The lining was cut from fabric left over from the nightgown project I’ll talk about later. It is a flannel-back satin in a rich purple, and it went beautifully with the ivory fashion fabric. The flannel backing also made the lining warmer. We’ll say the lining cost me about 10 bucks, as I bought it with a fifty percent off coupon at Joann’s. I bought too much nightgown fabric as I (a) misread the pattern and (b) had to work around the fabric being in two separate pieces on the bolt. I would rather buy extra and have some left over than run short and have to go back to the store and hope they have some left.
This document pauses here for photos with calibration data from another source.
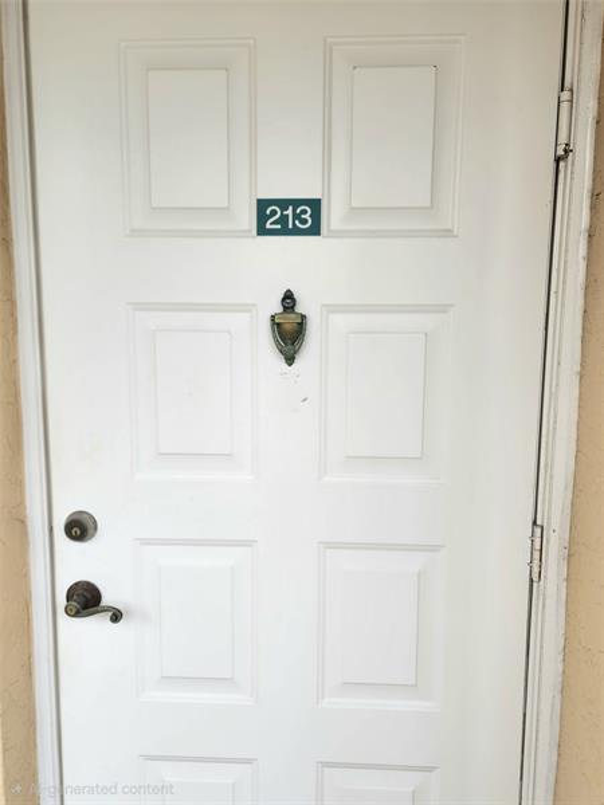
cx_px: 302
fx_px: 535
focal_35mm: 23
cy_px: 402
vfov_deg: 73.9
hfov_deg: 58.9
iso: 20
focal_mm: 6.4
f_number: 1.8
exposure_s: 1/182
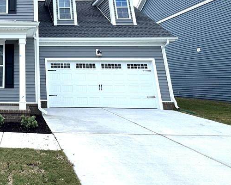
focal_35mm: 28
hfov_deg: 52.4
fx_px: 191
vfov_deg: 48.3
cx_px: 12
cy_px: 34
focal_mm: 2.22
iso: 50
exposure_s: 1/1256
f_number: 2.2
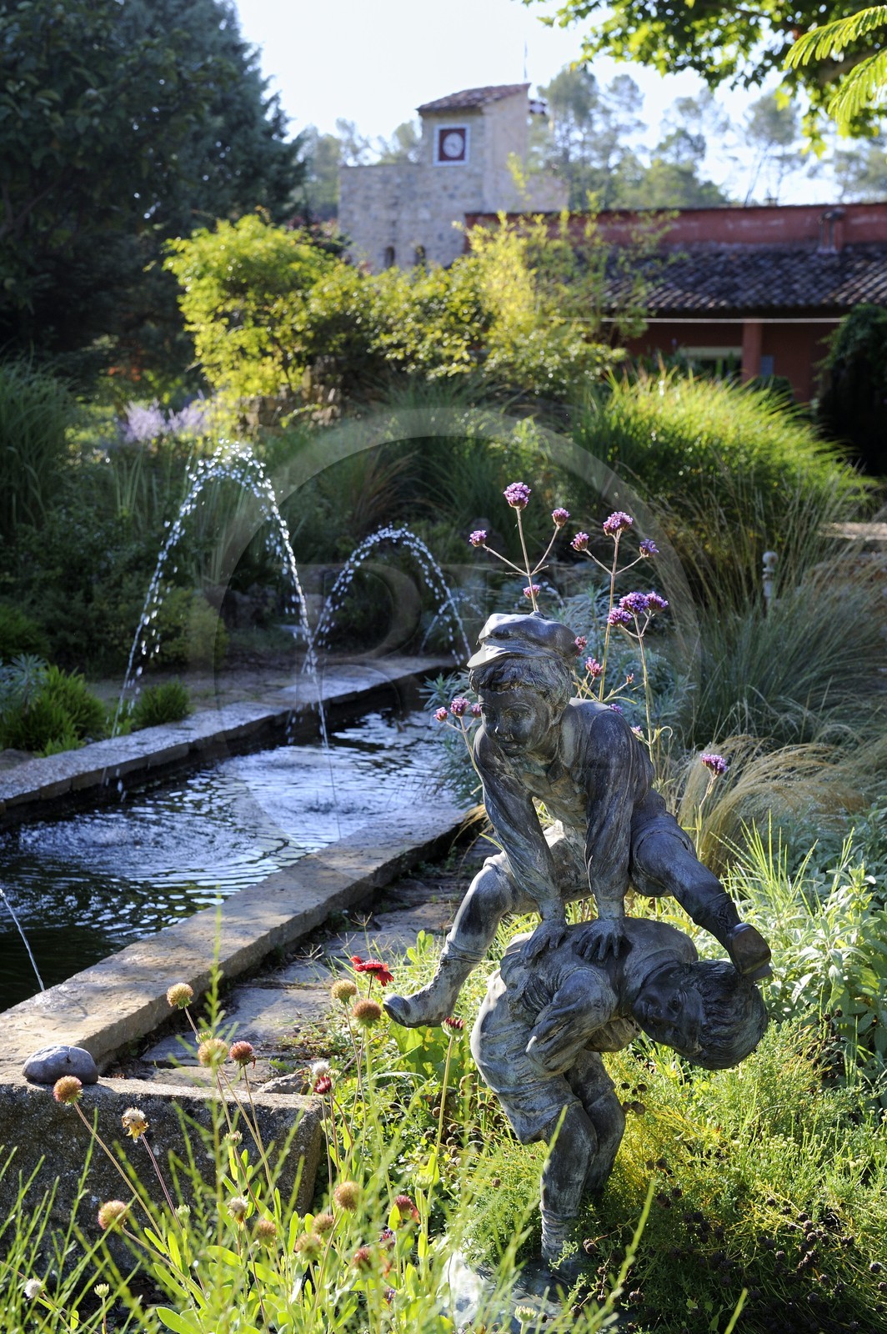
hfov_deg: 21.9
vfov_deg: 32.4
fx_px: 2295
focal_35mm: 62
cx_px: 444
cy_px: 667
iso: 400
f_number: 9
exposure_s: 1/200
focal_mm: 62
So I made the lining first, learning the pattern as I went. Let me say now that if you’re going to sew something as slippery and recalcitrant as flannel back satin, get a walking foot. If you don’t have one, then resign yourself to hand basting every single seam. Even with a million pins and the walking foot, the fabric fought me on every seam. I did a lot of ripping and resewing of the lining, partly because of seam creep and partly because I misread how the sleeves were to be set in. The underarm seam and the sleeve seam are offset by two inches. The pattern was not what I would describe as being crystal clear on this point. So I ripped and resewed the sleeves, before finishing the seam margins, thank the Lord. The finished results were worth the trauma.
I finished almost all my interior seams by pinking them, ironing them all flat, and then I sewed them in place. In my experience, seam margins don’t stay flat unless they are sewn in place OR you have your ladies’ maid iron the garment after every washing. Since I don’t have a ladies’ maid, I sew the seams down. This gives me some additional stitch lines showing but what do I care? They don’t show enough to be worth the pain in the ass of having to constantly be ironing the seam margins back in place. The sleeve head seams were trimmed and finished closely with the sort-of-like-a serger stitch my Baby Lock has built in. It enclosed the raw edges and gave me just enough of a seam margin to sew the lining to the fashion fabric at the shoulder/armscye seam.
I did not finish either the bottom hem or the sleeve hems on the lining at this time. I knew I wouldn’t know exactly where to place them until the fashion fabric shell was complete.
Once the lining was done, I hung it up on a hanger and tackled the fashion fabric shell.